1. From the dataset, select only two digits. It would be great to let the user input the two digits to select.
2. Do the same operation of the previous homework to obtain the training and test set from (X, Y), selecting The $N_{train}$ you prefer.
3. Implement a logistic regression classificator as described in the corresponding post on my website.

In [5]:
#Load data into memory
data = pd.read_csv('./data.csv')

#Convert data into a matrix
data = np.array(data)   

X0 = data[:, 1:].T
Y0 = data[:, 0]

def choose_labels(labels):
    idx = [index for index, elem in enumerate(Y0) if elem in labels]

    X = X0[:, idx]     
    Y = Y0[idx]

    return X, Y

def split_data(X, Y, Ntrain):

    d, N = X.shape

    idx = np.arange(N)
    np.random.shuffle(idx)

    train_idx = idx[:Ntrain]
    test_idx = idx[Ntrain:]

    Xtrain = X[:, train_idx]
    Ytrain = Y[train_idx]
    
    Xtest = X[:, test_idx]
    Ytest = Y[test_idx]

    return (Xtrain, Ytrain), (Xtest, Ytest)



In [None]:
# def logistic_regression_classificator(X, Y, w):
#     # Create Xhat
#     X_hat = np.concatenate((np.ones((N,1)), X), axis=0)

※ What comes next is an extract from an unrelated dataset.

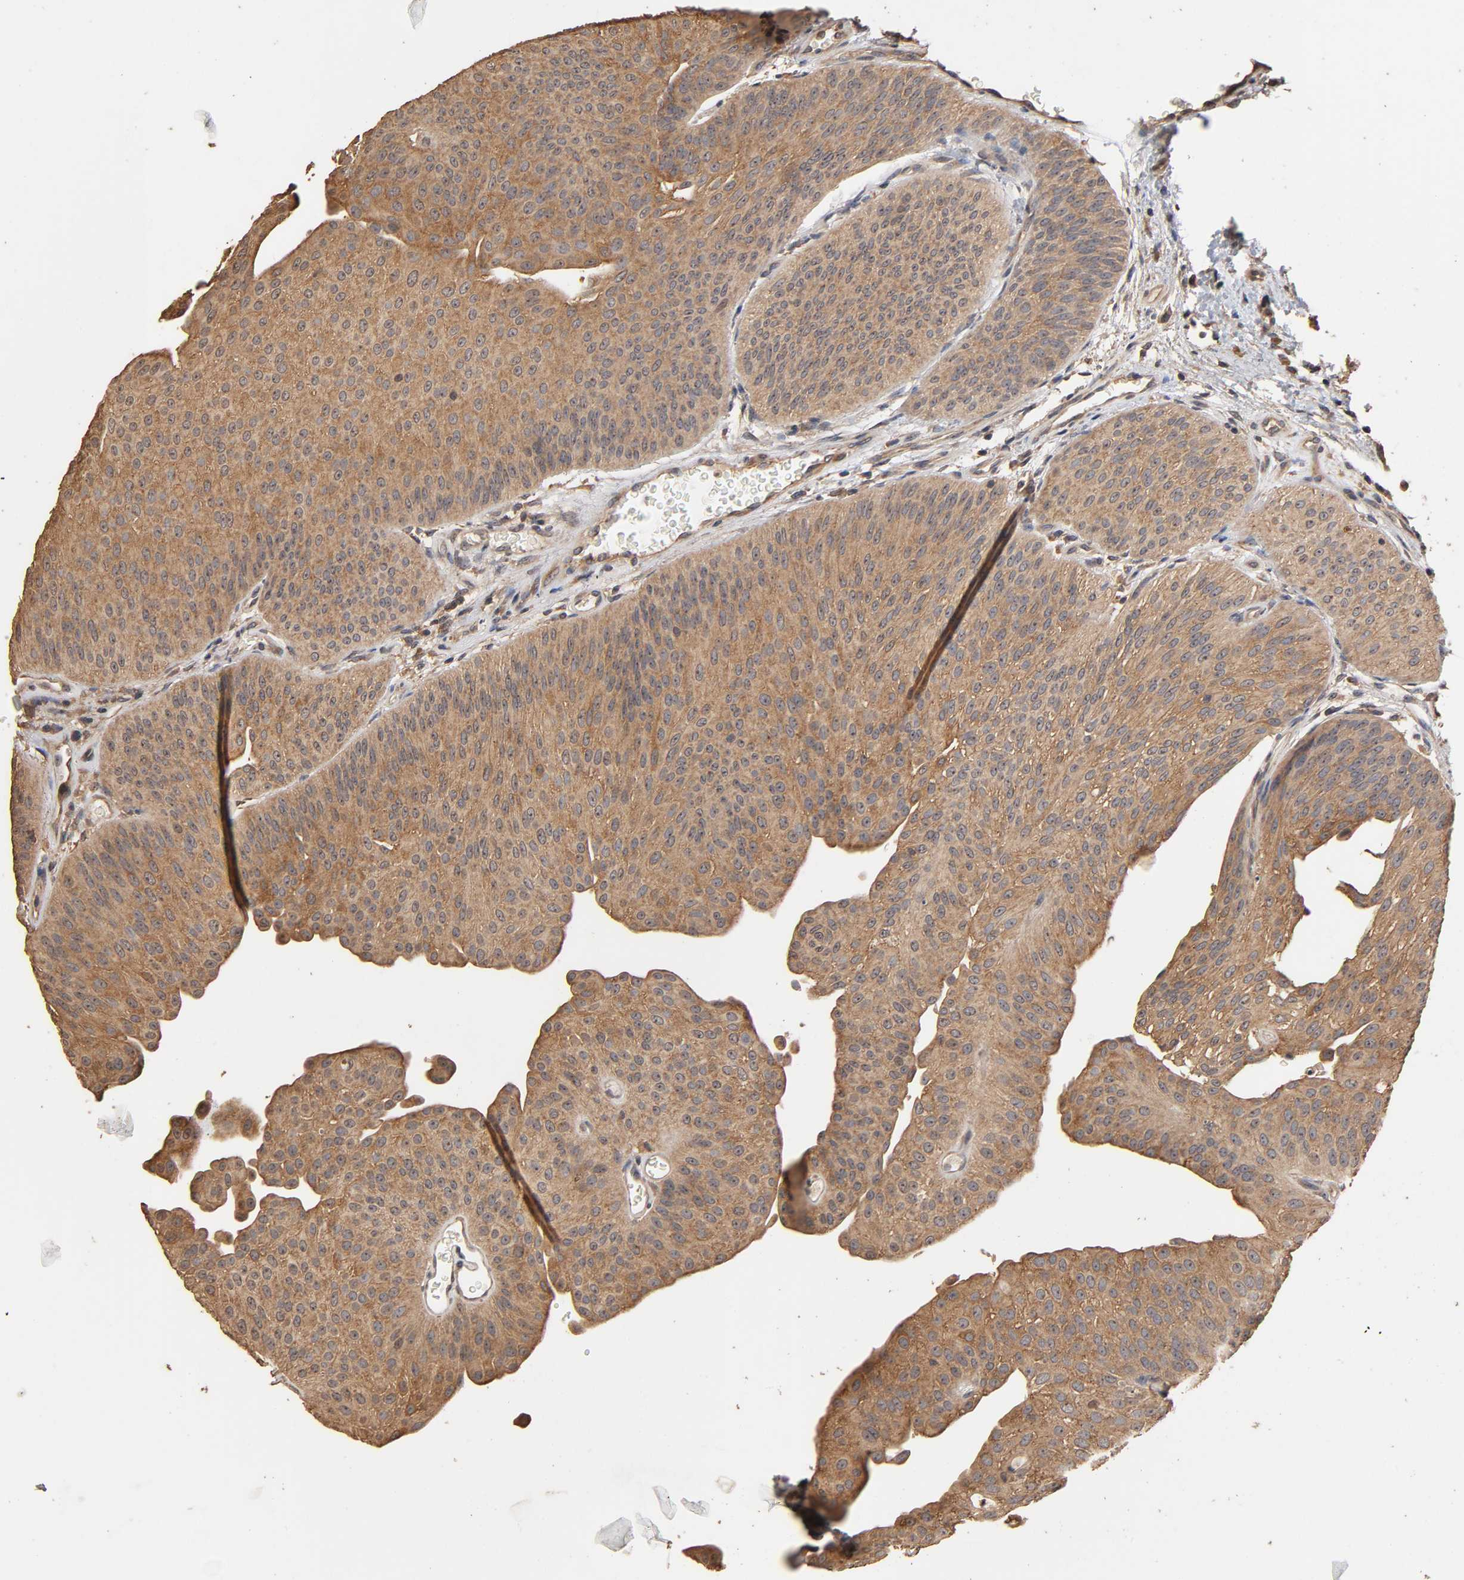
{"staining": {"intensity": "moderate", "quantity": ">75%", "location": "cytoplasmic/membranous"}, "tissue": "urothelial cancer", "cell_type": "Tumor cells", "image_type": "cancer", "snomed": [{"axis": "morphology", "description": "Urothelial carcinoma, Low grade"}, {"axis": "topography", "description": "Urinary bladder"}], "caption": "DAB immunohistochemical staining of low-grade urothelial carcinoma demonstrates moderate cytoplasmic/membranous protein positivity in approximately >75% of tumor cells. Ihc stains the protein in brown and the nuclei are stained blue.", "gene": "ARHGEF7", "patient": {"sex": "female", "age": 60}}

#     fw_Xhat = np.zeros((N, ))
#     for i in range(N):
#         fw_Xhat = f(w[i], X[:, i])

#     l_wD = ell(w, X, Y)





#Build the model

# Compute the value of f
def f(w, xhat):
    return sigmoid(xhat.T @ w)

def sigmoid(z):
    return 1/(1 + np.exp(-z))

#--
#Training


def MSE(y, y1):
    return (np.linalg.norm(y - y1)**2)

# Value of the loss
def loss_function(w, X, Y):
    y = f(w, X)
    return MSE(y, Y)

# Value of the gradient
def grad_loss_function(w, X, Y):
    y = f(w, X)
    return y @ (1 - y) @ X.T @ (y - Y)


#Prediction over new data
def predict(w, X, treshold=0.5):
    y = f(w, X)
    if (y>treshold):
        return 1
    return 0


In [None]:
#Model setup and running
def log(X, Y):
    lr = 0.01 #learning rate
    W = np.random.uniform(0,1) 
    b = 0.1

    for i in range(10000):
        z = (X @ W) + b

    y_pred = sigmoid(z)

    l = loss_function(W, X, y_pred)

    gradient_W = (y_pred - y_train).T @ X_train / X_train.shape[0]

    gradient_b = np.mean(y_pred - Y_train)

    W = W -lr * gradient_W
    b = b - lr * gradient_b

#Test the performance of the model
for i in range(len(X_test)):
    r = sigmoid(X_test @ W +b)
    predict(r)

In [None]:
def logi_reg(X, Y):
    
    w0 = np.zeros((N, ))
    D = (X, Y)
    batch_size = 5
    n_epochs = 50


    w = SGD(loss_function, grad_loss_function, w0, D, batch_size, n_epochs)

    predict(w, X)

- Test the logistic regression classificator for different digits and different training set dimensions.

In [None]:
label1 = int(input("Choose a digit: "))
label2 = int(input("Choose another digit: "))
classes = [label1, label2]
X, Y = choose_labels(classes)
X = X.T # To make it d x N

# Check the shape
print(f"Shape of X: {X.shape}")
print(f"Shape of Y: {Y.shape}")

# Memorize the shape
d, N = X.shape

# Add dimension on Y
Y = Y.reshape((N, 1))

Ntrain = 8000
(Xtrain, Ytrain) ,(Xtest, Ytest) = split_data(X,Y,Ntrain)




- The training procedure will end up with a set of optimal parameters $w^*$. Compare $w^*$ when computed with GD and SGD, for different digits and different training set dimensions.

- Comment the obtained results (in terms of the accuracy of the learned classificator).

In [None]:
def accuracy_check(pred,actual):
    c = 0
    for i in range(len(actual)):
        if(pred[i]==actual[i]):
            c+=1
    acc = (c/len(actual))*100
    return acc

- _Hard (optional)_: Try to implement the 3-digits logistic regression classificator and compare its accuracy with the accuracy of LDA and PCA classificators.